Sherald will visit The Bryn Mawr School in late April to meet with Upper School students and arts faculty. The Howard P. Colhoun Family Woman of Consequence Award will be presented during a private event in the evening, featuring a moderated conversation between Sherald and Christopher Bedford P’27, 30, Helen and Charles Schwab Director, San Francisco Museum of Modern Art. 

Born in Columbus, Georgia, and now based in the New York City area, Amy Sherald documents contemporary African American experience in the United States through arresting, otherworldly figurative paintings. Sherald engages with the history of photography and portraiture, inviting viewers to participate in a more complex debate about accepted notions of race and representation, and to situate Black life centrally in American art. 
  
Sherald received her MFA in painting from Maryland Institute College of Art and BA in painting from Clark-Atlanta University.
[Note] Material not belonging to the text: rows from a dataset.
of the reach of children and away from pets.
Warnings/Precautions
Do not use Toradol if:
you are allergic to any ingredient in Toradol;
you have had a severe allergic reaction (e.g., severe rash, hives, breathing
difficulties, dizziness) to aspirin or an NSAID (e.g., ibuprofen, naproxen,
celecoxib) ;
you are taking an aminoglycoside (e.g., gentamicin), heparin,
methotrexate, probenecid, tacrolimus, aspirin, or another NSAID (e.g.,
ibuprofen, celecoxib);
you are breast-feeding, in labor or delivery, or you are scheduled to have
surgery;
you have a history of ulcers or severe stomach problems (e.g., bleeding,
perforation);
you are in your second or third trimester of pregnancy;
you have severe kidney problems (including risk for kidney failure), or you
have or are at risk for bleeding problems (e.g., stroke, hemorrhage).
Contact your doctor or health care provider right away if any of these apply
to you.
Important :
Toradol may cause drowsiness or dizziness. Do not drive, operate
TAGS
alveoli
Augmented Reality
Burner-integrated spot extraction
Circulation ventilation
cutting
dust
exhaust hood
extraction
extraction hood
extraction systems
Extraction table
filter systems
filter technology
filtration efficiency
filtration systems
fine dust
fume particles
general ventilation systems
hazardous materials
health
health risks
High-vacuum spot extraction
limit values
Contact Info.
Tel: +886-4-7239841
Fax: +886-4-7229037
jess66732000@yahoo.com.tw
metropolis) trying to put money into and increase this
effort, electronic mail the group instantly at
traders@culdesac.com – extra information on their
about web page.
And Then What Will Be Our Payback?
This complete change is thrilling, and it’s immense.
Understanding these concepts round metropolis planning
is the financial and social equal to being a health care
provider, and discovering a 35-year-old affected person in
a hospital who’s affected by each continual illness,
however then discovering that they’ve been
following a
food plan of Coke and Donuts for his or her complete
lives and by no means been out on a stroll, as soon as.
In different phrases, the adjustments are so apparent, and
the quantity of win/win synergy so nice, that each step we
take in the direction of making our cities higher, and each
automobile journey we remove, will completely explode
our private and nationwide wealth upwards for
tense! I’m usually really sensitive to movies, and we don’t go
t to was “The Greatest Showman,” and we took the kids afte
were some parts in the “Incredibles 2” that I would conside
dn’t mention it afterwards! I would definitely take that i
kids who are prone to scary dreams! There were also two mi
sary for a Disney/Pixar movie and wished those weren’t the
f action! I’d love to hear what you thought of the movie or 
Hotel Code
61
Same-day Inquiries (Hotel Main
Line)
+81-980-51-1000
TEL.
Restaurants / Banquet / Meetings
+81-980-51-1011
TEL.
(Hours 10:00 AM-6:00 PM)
Sherald was the first woman and first African-American to ever receive the grand prize in the 2016 Outwin Boochever Portrait Competition from the National Portrait Gallery in Washington D.C.; she also received the 2017 Anonymous Was A Woman award and the 2019 Smithsonian Ingenuity Award. In 2018, Sherald was selected by First Lady Michelle Obama to paint her portrait as an official commission for the National Portrait Gallery. 
Sherald’s work is held in public collections such as the Whitney Museum of American Art, New York, NY; the Los Angeles County Museum of Art, Los Angeles, CA; the Museum of Fine Arts Boston, Boston, MA; the Crystal Bridges Museum of American Art, Bentonville, AR; Embassy of the United States, Dakar, Senegal; Smithsonian National Museum of African American History and Culture, Washington, DC; Smithsonian National Portrait Gallery, Washington, DC; Nasher Museum of Art, Durham, NC; and the Long Museum, Shanghai, China.

“I believe in the transformative power of education so I am thrilled to be receiving this honor from Bryn Mawr and to participate in a legacy of generations of female empowerment,” Sherald said.